Generalization Across Modalities: Transferring factual augmentation principles to additional modalities, such as audio-language or video-LLMs.
Online and Continual Augmentation: Adapting factual augmentation for online or continual learning settings, where ground-truth knowledge may evolve.

These directions are aligned with the critical observation that factual correctness and helpfulness often conflict, and additional research is required to appropriately balance these axes in model alignment pipelines (Kaufmann et al., 2023, Sun, 2023).

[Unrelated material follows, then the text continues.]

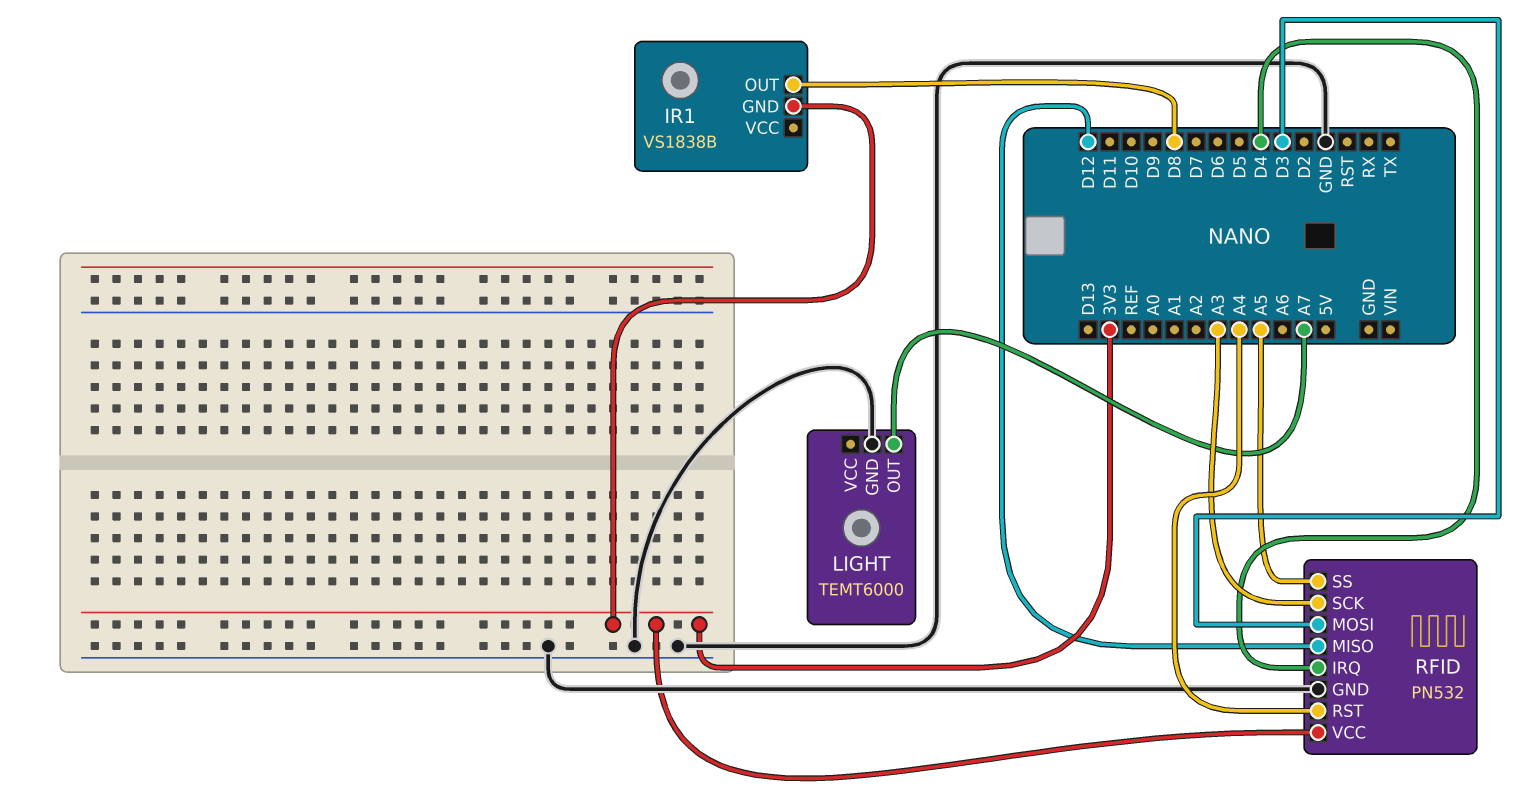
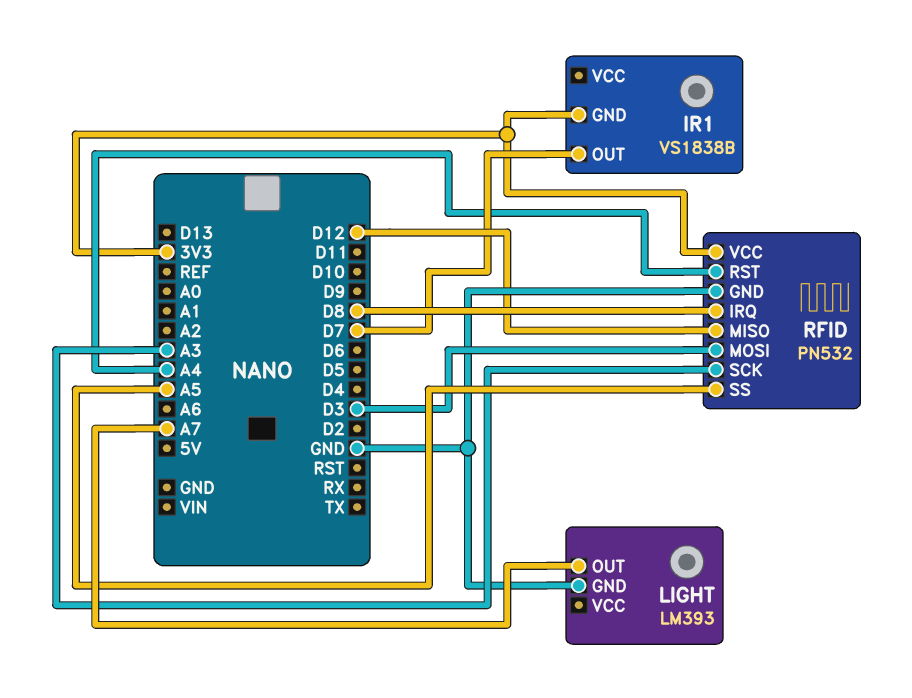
IR1 pin OUT: D8 -> D7
LIGHT: TEMT6000 -> LM393
RFID pin IRQ: D4 -> D8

Summary Table: Standard RLHF vs. Factually Augmented RLHF

Aspect	Standard RLHF	Factually Augmented RLHF (Fact-RLHF)
Feedback	Human preference/response ranking	Human preference + factual information
Reward Model	Trained on response and context	Trained on response, context, and factual signals
Alignment Target	Helpfulness, general alignment	Helpfulness + factuality, hallucination reduction
Hallucination	Partially mitigated, reward model hackable	Robust mitigation, less reward hacking

Factually Augmented RLHF provides a principled, empirically validated, and methodologically transparent approach to training multimodal and LLMs that are not just helpful, but reliably factual and grounded. This framework has established new baselines for factuality and hallucination rates in vision-LLMs and serves as a touchstone for future research in scalable, robust model alignment.